“(…) The rangy dog darted from between the wheels and ran ahead. Instantly the two ranch shepherds flew out at him. Then all three stopped, and with stiff and quivering tails, with taut straight legs, with ambassadorial dignity, they slowly circled, sniffing daintily. The caravan pulled up to Elisa’s wire fence and stopped. Now the newcomer dog, feeling outnumbered, lowered his tail and retired under the wagon with raised hackles and bared teeth. The man on the wagon seat called out, “That’s a bad dog in a fight when he gets started.” Elisa laughed. “I see he is. How soon does he generally get started?”. The man caught up her laughter and echoed it heartily. “Sometimes not for weeks and weeks,” he said. He climbed stiffly down, over the wheel. The horse and the donkey drooped like unwatered flowers. (…)” – from Steinbeck, John – “The Chrysanthemums”.
by Milena Albu
You know things are bad in the world, when the quiet ones rise and are quiet no more. Ignorance is like a blanket, indeed like a warm and comfortable place for many. We accept it and snuggle at its breast as it is part of who we are. In our heart of hearts, we all want to feel safe immediately, regardless of the immediate safety of others. Breaking the habit of quietly passing by is, in itself, a resource consuming achievement; and in a system of immediate gratification, consuming resources is viewed as something deserving immediate reward. Leaving – even if just for an instant – our cherished comfort zone is the fruit of gut-wrenching battles with ourselves, and otherwise: with those struggling to convince us of the greater purpose we’re doing it for. We don’t know it at the time, but we learn it soon enough: this is a mere first step in a long road of incertitude, frailty, and often, deception. For outside our comfort zone and all this time, oh, so right under our noses, things kept on happening: things we wouldn’t necessarily approve of, things we didn’t believe possible, and a myriad of other things we didn’t even know of: and one feels generally small when faced with a great deal of many things. Internalizing all of these things that were done takes time and, generally, makes one feel powerless.

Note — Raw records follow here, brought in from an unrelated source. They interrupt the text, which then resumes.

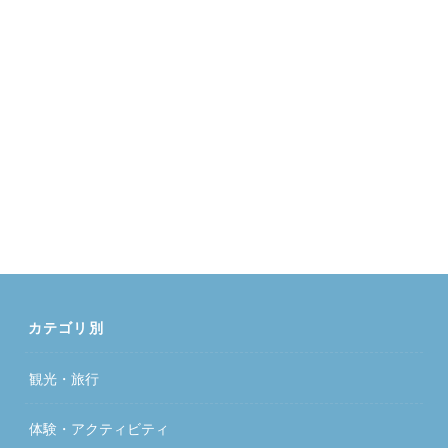
カテゴリ別
観光・旅行
体験・アクティビティ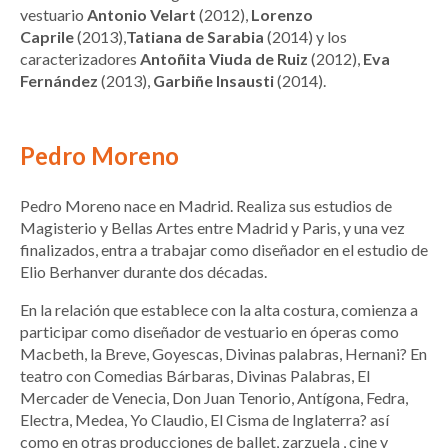
vestuario
Antonio Velart
(2012),
Lorenzo
Caprile
(2013),
Tatiana de Sarabia
(2014) y los
caracterizadores
Antoñita Viuda de Ruiz
(2012),
Eva
Fernández
(2013),
Garbiñe Insausti
(2014).
Pedro Moreno
Pedro Moreno nace en Madrid. Realiza sus estudios de
Magisterio y Bellas Artes entre Madrid y Paris, y una vez
finalizados, entra a trabajar como diseñador en el estudio de
Elio Berhanver durante dos décadas.
En la relación que establece con la alta costura, comienza a
participar como diseñador de vestuario en óperas como
Macbeth, la Breve, Goyescas, Divinas palabras, Hernani? En
teatro con Comedias Bárbaras, Divinas Palabras, El
Mercader de Venecia, Don Juan Tenorio, Antígona, Fedra,
Electra, Medea, Yo Claudio, El Cisma de Inglaterra? así
como en otras producciones de ballet, zarzuela , cine y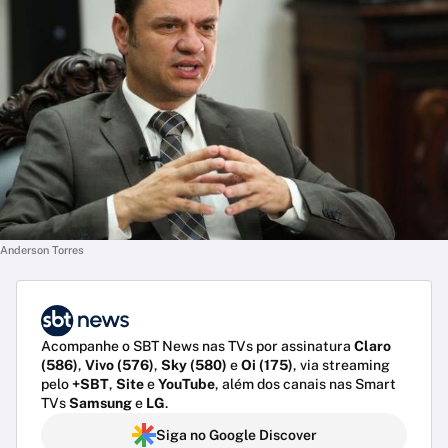
Anderson Torres
Acompanhe o SBT News nas TVs por assinatura
Claro
(586)
,
Vivo (576)
,
Sky (580)
e
Oi (175)
, via streaming
pelo
+SBT
,
Site
e
YouTube
, além dos canais nas Smart
TVs
Samsung
e
LG
.
Siga no Google Discover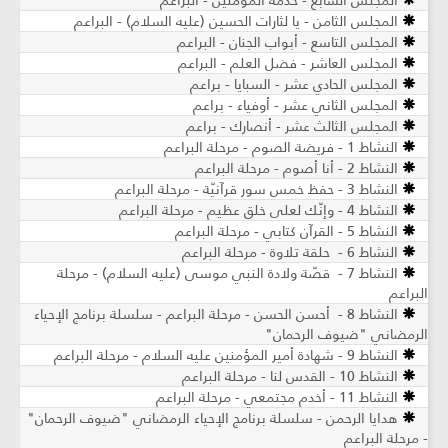
المجلس السابع - خدمة المؤمنين - البراعم
المجلس الثامن - يا لثارات الحسين (عليه السلام) - البراعم
المجلس التاسع - أبواب الجنان - البراعم
المجلس العاشر - فضل العلم - البراعم
المجلس الحادي عشر - السبايا - براعم
المجلس الثاني عشر - أوفياء - براعم
المجلس الثالث عشر - أنصارك - براعم
النشاط 1 - فريضة الصوم - مرحلة البراعم
النشاط 2 - أنا أصوم - مرحلة البراعم
النشاط 3 - حفظ خمس سور قرآنيّة - مرحلة البراعم
النشاط 4 - وإنّك لعلى خلق عظيم - مرحلة البراعم
النشاط 5 - القرآن كتابي - مرحلة البراعم
النشاط 6 - حلقة تلاوة - مرحلة البراعم
النشاط 7 - قصّة ولادة النبي موسى (عليه السلام) - مرحلة
البراعم
النشاط 8 - أحسن الحسن - مرحلة البراعم - سلسلة برنامج الإحياء
الرمضاني "ضيوف الرحمان"
النشاط 9 - شهادة أمير المؤمنين عليه السلام - مرحلة البراعم
النشاط 10 - القدس لنا - مرحلة البراعم
النشاط 11 - أخدم مجتمعي - مرحلة البراعم
هدايا الرحمن - سلسلة برنامج الإحياء الرمضاني "ضيوف الرحمان"
- مرحلة البراعم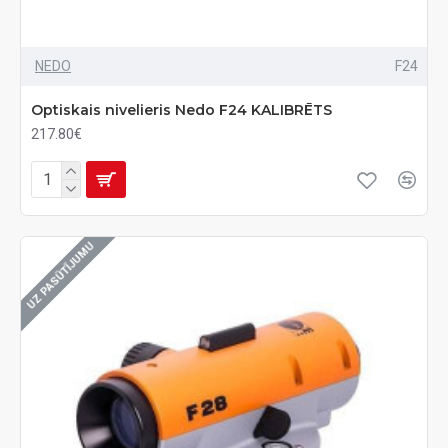
NEDO
F24
Optiskais nivelieris Nedo F24 KALIBRĒTS
217.80€
UZ PASŪTĪJUMU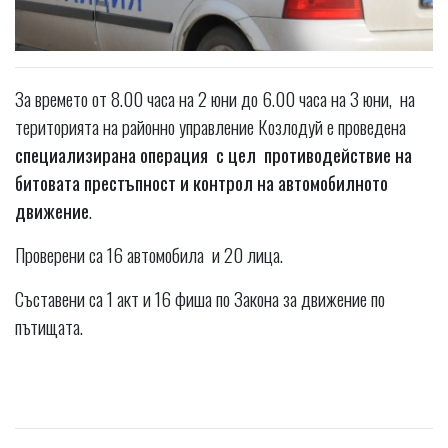
За времето от 8.00 часа на 2 юни до 6.00 часа на 3 юни, на
територията на районно управление Козлодуй е проведена
специализирана операция с цел противодействие на
битовата престъпност и контрол на автомобилното
движение
.
Проверени са 16 автомобила и 20 лица.
Съставени са 1 акт и 16 фиша по Закона за движение по
пътищата.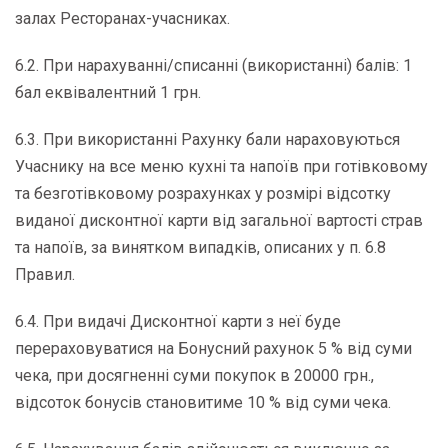
залах Ресторанах-учасниках.
6.2. При нарахуванні/списанні (використанні) балів: 1
бал еквівалентний 1 грн.
6.3. При використанні Рахунку бали нараховуються
Учаснику на все меню кухні та напоїв при готівковому
та безготівковому розрахунках у розмірі відсотку
виданої дисконтної карти від загальної вартості страв
та напоїв, за винятком випадків, описаних у п. 6.8
Правил.
6.4. При видачі Дисконтної карти з неї буде
перераховуватися на Бонусний рахунок 5 % від суми
чека, при досягненні суми покупок в 20000 грн.,
відсоток бонусів становитиме 10 % від суми чека.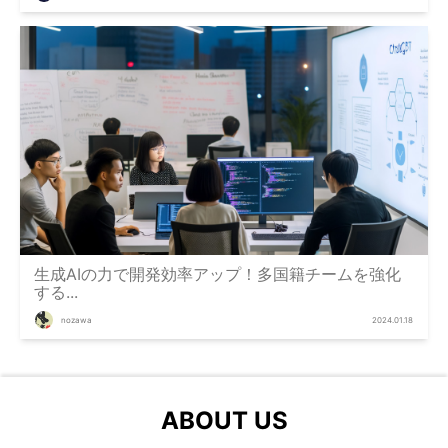
生成AIの力で開発効率アップ！多国籍チームを強化
する...
nozawa
2024.01.18
ABOUT US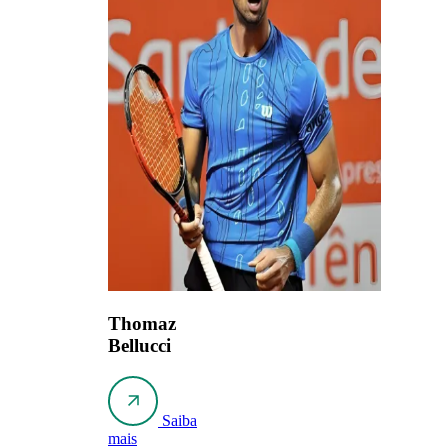
Thomaz
Bellucci
Saiba
mais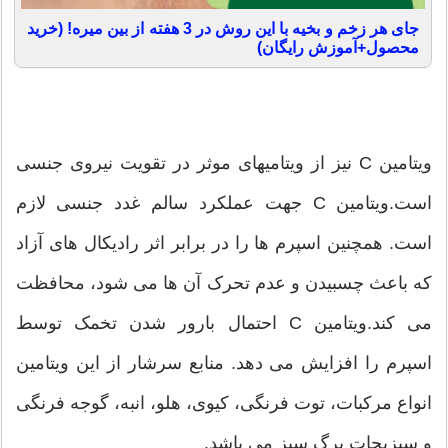
جای هر زخم و بخیه با این روش در 3 هفته از بین میره! (خرید
محصول+آموزش رایگان)
ویتامین C نیز از ویتامیهای موثر در تقویت نیروی جنسی
است.ویتامین C جهت عملکرد سالم غدد جنسی لازم
است. همچنین اسپرم ها را در برابر اثر رادیکال های آزاد
که باعث چسبیدن و عدم تحرک آن ها می شود، محافظت
می کند.ویتامین C احتمال بارور شدن تخمک توسط
اسپرم را افزایش می دهد. منابع سرشار از این ویتامین
انواع مرکبات، توت فرنگی، کیوی، هلو، انبه، گوجه فرنگی
و سبزیجات برگ سبز می باشد.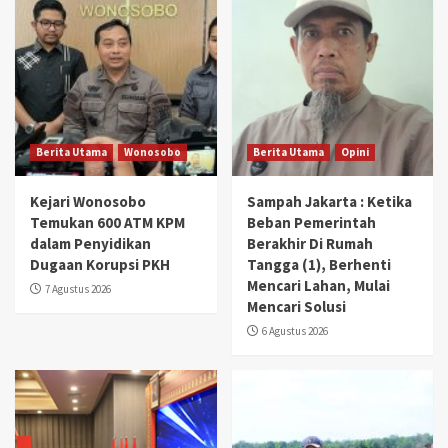
Berita Utama
Wonosobo
Berita Utama
Opini
Kejari Wonosobo
Sampah Jakarta : Ketika
Temukan 600 ATM KPM
Beban Pemerintah
dalam Penyidikan
Berakhir Di Rumah
Dugaan Korupsi PKH
Tangga (1), Berhenti
Mencari Lahan, Mulai
7 Agustus 2026
Mencari Solusi
6 Agustus 2026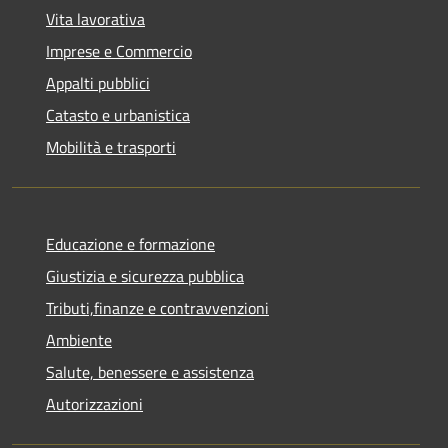
Vita lavorativa
Imprese e Commercio
Appalti pubblici
Catasto e urbanistica
Mobilità e trasporti
Educazione e formazione
Giustizia e sicurezza pubblica
Tributi,finanze e contravvenzioni
Ambiente
Salute, benessere e assistenza
Autorizzazioni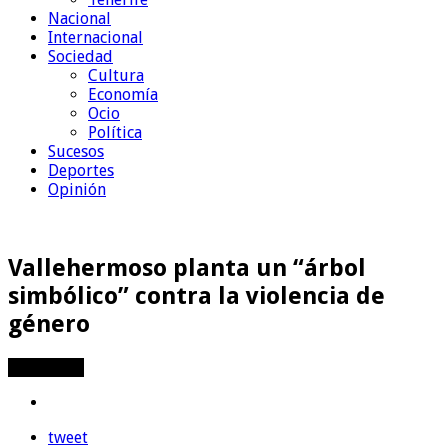
Nacional
Internacional
Sociedad
Cultura
Economía
Ocio
Política
Sucesos
Deportes
Opinión
Vallehermoso planta un “árbol
simbólico” contra la violencia de
género
Compartir
tweet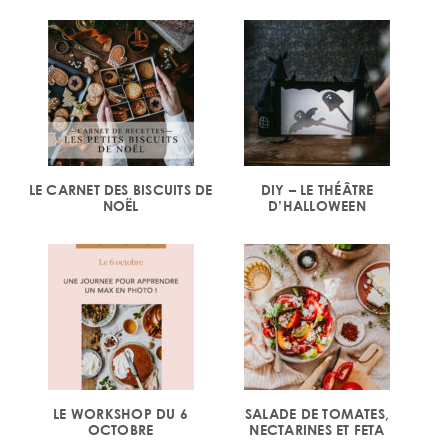
LE CARNET DES BISCUITS DE
DIY – LE THÉÂTRE
NOËL
D’HALLOWEEN
LE WORKSHOP DU 6
SALADE DE TOMATES,
OCTOBRE
NECTARINES ET FETA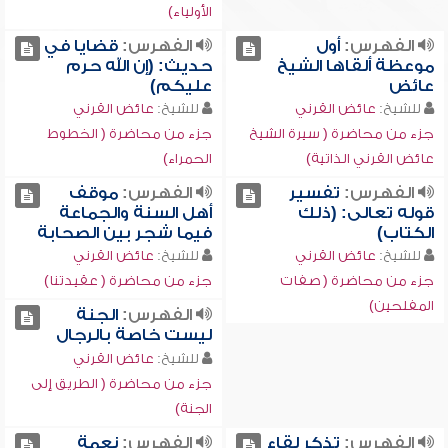
الأولياء)
الفهرس:
أول
الفهرس:
قضايا في
موعظة ألقاها الشيخ
حديث: (إن الله حرم
عائض
عليكم)
للشيخ:
عائض القرني
للشيخ:
عائض القرني
جزء من محاضرة ( سيرة الشيخ
جزء من محاضرة ( الخطوط
عائض القرني الذاتية)
الحمراء)
الفهرس:
تفسير
الفهرس:
موقف
قوله تعالى: (ذلك
أهل السنة والجماعة
الكتاب)
فيما شجر بين الصحابة
للشيخ:
عائض القرني
للشيخ:
عائض القرني
جزء من محاضرة ( صفات
جزء من محاضرة ( عقيدتنا)
المفلحين)
الفهرس:
الجنة
ليست خاصة بالرجال
للشيخ:
عائض القرني
جزء من محاضرة ( الطريق إلى
الجنة)
الفهرس:
تذكر لقاء
الفهرس:
نعمة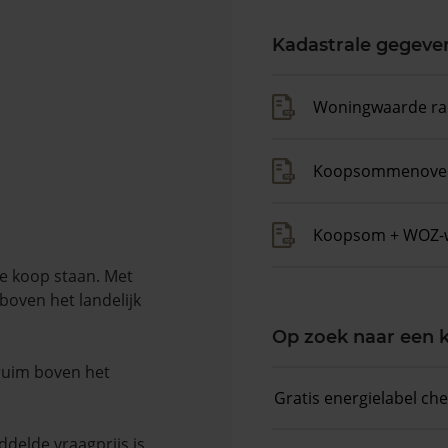
Kadastrale gegeve
Woningwaarde ra
Koopsommenover
Koopsom + WOZ-
e koop staan. Met
boven het landelijk
Op zoek naar een
 ruim boven het
Gratis energielabel ch
delde vraagprijs is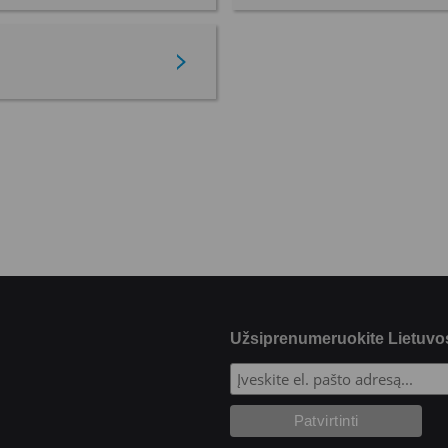
Užsiprenumeruokite Lietuvos 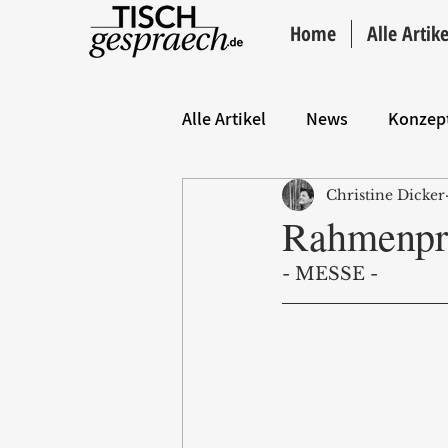
Home
Alle Artike
Alle Artikel
News
Konzep
Christine Dicker
Hintergrund
ANZEIGE
Rahmenpr
- MESSE -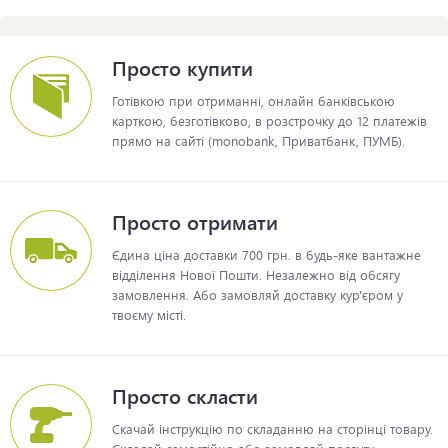
Просто купити
Готівкою при отриманні, онлайн банківською
карткою, безготівково, в розстрочку до 12 платежів
прямо на сайті (monobank, Приватбанк, ПУМБ).
Просто отримати
Єдина ціна доставки 700 грн. в будь-яке вантажне
відділення Нової Пошти. Незалежно від обсягу
замовлення. Або замовляй доставку кур'єром у
твоєму місті.
Просто скласти
Скачай інструкцію по складанню на сторінці товару.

If one does not approve of them, how does one undo them? The predicament of “it’s already been done” is not automatically followed by the logic of “undo it”. Most of us out there have many an issue to face. Some are very real, very palpable, though not exactly palatable. Others, like the fog of war or plain fear, are the subject of constant tearing in the brittle fabric of our indignation. For we know how to be liked ever since we were children – it’s an instinct naturally budding from within – but we don’t exactly know how to make ourselves feared.
So we learn by doing; we rally against the common enemy: a blowfish in the bank of tuna. Whether the blowfish takes his name from the private sector (be it the Lehmann Brothers, Chevron, El Dorado or Gabriel Resources), or the public sector (corruption ridden governments; unscrupulous politicians) the underlining is the same: these entities stand flag for failure; a failure of the punishing kind. But we are torn already, between the screeches of queens of hearts – “Off with their heads!” – and the faint echoes of Beccaria’s just punishment. While we all want justice done, the “hows” and the “whys” differ: and to make it all the more trickier, justice is deaf to our plea, deaf to the constant uproar coming by land and sea.
Society as we know it has failed us once more: and when the alarm bells went on, nobody rushed back to the drawing boards, nobody panicked, nobody made sketches. Instead everyone kept staying inside pocketing money, thinking that if it all fails, they can always jump ship. It turns out, they can’t. And neither can we. Because all the other boats have either sank or they’re on their way down and there’s nothing to look forward but the bottom of yet another pit. How does one paint a monochrome future, then? How does one live to tell the black and white tale of a tomato?
Amongst you, I too, have a great deal of questions and I too, press on: for another day and another day, and the day after that; for my children, for their children, and their children’s children: for life and for the sole certainty that life will find a way. And like the rangy dog in the chrysanthemums tale, I too feel fear and curl in a ball “with raised hackles and bared teeth” facing, yet again, an Orwellian world. I too am slow to rise. But unlike that dog, I know it has to be done, and I do it: I know their power is nothing but our power, bloated and mutilated in ways we would’ve never consciously allowed it to be. And I say we muzzle them and take that power back, think it over and try again. Dip a sword in it and plant it in the stone, for the worthy to take, if we must, but just not leave it up to them. Where they failed there’s room for another way. And by them I mean people like you and like me, for they’re not any bigger, nor any rounder and certainly not any better. Bring on the next I say, and if they’re bad, then bring the next ones too: until finally, we’ll get it done already!